[Dataset records]
---

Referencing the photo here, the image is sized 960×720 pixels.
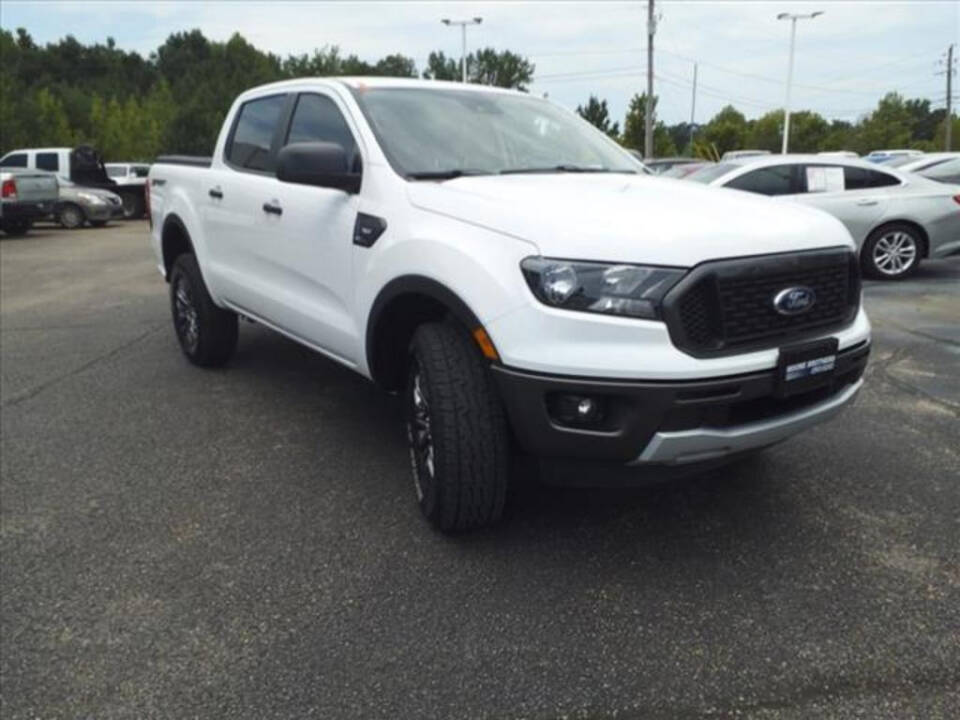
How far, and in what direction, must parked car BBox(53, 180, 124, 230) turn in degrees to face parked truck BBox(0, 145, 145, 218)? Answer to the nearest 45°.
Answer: approximately 135° to its left

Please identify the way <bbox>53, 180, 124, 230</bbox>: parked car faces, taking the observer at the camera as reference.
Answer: facing the viewer and to the right of the viewer

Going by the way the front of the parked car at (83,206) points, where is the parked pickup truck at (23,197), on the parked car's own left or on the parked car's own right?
on the parked car's own right

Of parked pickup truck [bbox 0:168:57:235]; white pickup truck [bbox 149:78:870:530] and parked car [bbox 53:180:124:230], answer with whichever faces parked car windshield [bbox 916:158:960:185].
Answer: parked car [bbox 53:180:124:230]

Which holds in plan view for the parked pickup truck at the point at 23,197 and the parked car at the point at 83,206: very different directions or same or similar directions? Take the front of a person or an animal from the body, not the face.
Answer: very different directions

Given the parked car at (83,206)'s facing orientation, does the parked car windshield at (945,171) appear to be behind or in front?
in front

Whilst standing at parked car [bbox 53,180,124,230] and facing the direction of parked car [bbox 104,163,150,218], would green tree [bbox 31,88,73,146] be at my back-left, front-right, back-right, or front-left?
front-left

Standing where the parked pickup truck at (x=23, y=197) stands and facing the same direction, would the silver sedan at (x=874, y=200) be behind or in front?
behind

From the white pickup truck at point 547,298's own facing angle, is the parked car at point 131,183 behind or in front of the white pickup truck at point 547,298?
behind

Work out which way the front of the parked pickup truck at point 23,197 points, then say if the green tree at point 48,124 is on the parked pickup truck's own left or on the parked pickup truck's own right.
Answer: on the parked pickup truck's own right

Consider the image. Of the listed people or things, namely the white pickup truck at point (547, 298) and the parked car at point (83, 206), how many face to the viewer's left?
0

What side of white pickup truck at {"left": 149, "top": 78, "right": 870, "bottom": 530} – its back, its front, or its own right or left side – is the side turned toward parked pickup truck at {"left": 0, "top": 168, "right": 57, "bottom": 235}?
back

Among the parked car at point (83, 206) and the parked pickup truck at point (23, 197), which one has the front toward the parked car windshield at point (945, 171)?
the parked car at point (83, 206)

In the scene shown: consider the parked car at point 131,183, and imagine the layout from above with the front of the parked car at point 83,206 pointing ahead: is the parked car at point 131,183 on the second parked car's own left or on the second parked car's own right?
on the second parked car's own left

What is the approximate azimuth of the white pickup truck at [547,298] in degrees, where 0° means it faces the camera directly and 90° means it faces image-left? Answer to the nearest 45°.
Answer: approximately 315°
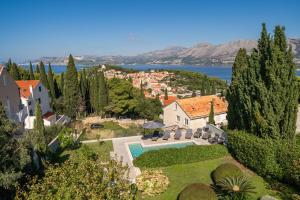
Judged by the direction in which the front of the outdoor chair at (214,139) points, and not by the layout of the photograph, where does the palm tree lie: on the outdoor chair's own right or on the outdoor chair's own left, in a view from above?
on the outdoor chair's own left

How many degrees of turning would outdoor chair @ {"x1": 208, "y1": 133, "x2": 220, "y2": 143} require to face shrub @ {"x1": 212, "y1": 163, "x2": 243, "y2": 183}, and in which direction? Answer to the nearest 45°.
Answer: approximately 45° to its left

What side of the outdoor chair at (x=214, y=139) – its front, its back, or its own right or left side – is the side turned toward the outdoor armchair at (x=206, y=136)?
right

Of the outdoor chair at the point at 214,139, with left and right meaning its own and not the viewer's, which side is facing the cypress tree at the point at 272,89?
left

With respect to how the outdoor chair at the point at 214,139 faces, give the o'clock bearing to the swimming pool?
The swimming pool is roughly at 1 o'clock from the outdoor chair.

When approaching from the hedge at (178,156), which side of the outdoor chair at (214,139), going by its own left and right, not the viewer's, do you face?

---

Your assignment: Retype all of the records above word for word, omitting the pictures.

Result of this task:
Referencing the photo here, the image is sized 960×720 pixels.
How far, and in what direction, must parked car BBox(53, 180, 124, 230) turn in degrees to face parked truck BBox(0, 145, 145, 218)? Answer to the nearest 45°.
Answer: approximately 135° to its left

Please identify the way <bbox>53, 180, 124, 230</bbox>: parked car faces, taking the observer at the camera as reference.
Answer: facing the viewer and to the right of the viewer

Going by the way the front of the parked car at (83,206) points, where is the parked pickup truck at (23,197), on the parked car's own left or on the parked car's own right?
on the parked car's own right

Of parked pickup truck [bbox 0:168:57:235]; white pickup truck [bbox 149:78:870:530] and parked car [bbox 53:180:124:230], answer with whichever faces parked car windshield [bbox 916:158:960:185].
Answer: parked car [bbox 53:180:124:230]

Which holds in plan view for the parked pickup truck at the point at 23,197 and the parked car at the point at 83,206: very different directions or same or similar directions? Take the front of a person or an animal from the body, not the face.
Answer: very different directions

Given the parked car at (83,206)'s facing orientation, does the parked car windshield at (945,171) appear to be behind or in front?
in front

Whilst standing at parked car [bbox 53,180,124,230] and facing the direction of parked car [bbox 104,163,150,218], would green tree [bbox 31,88,73,146] be at my back-left, front-right, back-right, or front-left?
front-left

Standing where the parked pickup truck at (x=23, y=197) stands and facing the same direction, would the silver sedan at (x=874, y=200) be behind or in front?
behind

From the white pickup truck at point 547,298's own facing angle, is the parked car at point 131,183 behind or in front of the white pickup truck at point 547,298?
behind

Work out which way the front of the parked pickup truck at point 23,197 points, then say if the green tree at point 48,124 is on the parked pickup truck's own left or on the parked pickup truck's own right.
Answer: on the parked pickup truck's own right

Consider the image. Of the listed people or things, namely the white pickup truck at point (547, 298) and the parked car at point (83, 206), how many face to the viewer's left?
0

What side of white pickup truck at {"left": 149, "top": 78, "right": 870, "bottom": 530} – its back, its front, or its own right or left side – is the side turned toward parked pickup truck at {"left": 0, "top": 168, "right": 57, "bottom": 235}?
back

Among the parked car at point (83, 206) and the parked pickup truck at point (23, 197), which one has the front toward the parked car windshield at point (945, 171)?
the parked car at point (83, 206)

In the scene shown: consider the parked car at point 131,183, and imagine the layout from above with the front of the parked car at point 83,206 pointing ahead: is the parked car at point 131,183 on the second parked car's own left or on the second parked car's own right?
on the second parked car's own left

What is the approximate azimuth of the white pickup truck at [547,298] in degrees, where 0° means it faces the camera directly and 90° means it faces image-left? Answer to the nearest 45°.
Answer: approximately 315°
Judged by the direction in which the front of the outdoor chair at (214,139) points, and not by the layout of the photograph, where does the palm tree lie: on the outdoor chair's own right or on the outdoor chair's own left, in a view from above?
on the outdoor chair's own left

How many degrees of turning would outdoor chair @ {"x1": 208, "y1": 133, "x2": 220, "y2": 143} require to face shrub @ {"x1": 212, "y1": 163, "x2": 243, "y2": 183}, and in which direction? Answer to the nearest 45°.
Answer: approximately 45° to its left

What side of the outdoor chair at (x=214, y=139) – its front, its back, or its own right or left side – is the side turned toward the outdoor armchair at (x=206, y=136)?
right

Of the outdoor chair at the point at 214,139, with left and right meaning its own and not the viewer's, which side is facing the cypress tree at the point at 272,89?
left

With respect to how the outdoor chair at the point at 214,139 faces, give the o'clock bearing to the swimming pool?
The swimming pool is roughly at 1 o'clock from the outdoor chair.

When approaching from the hedge at (178,156), which side of the outdoor chair at (214,139), going by its own left and right, not the viewer's, do you face?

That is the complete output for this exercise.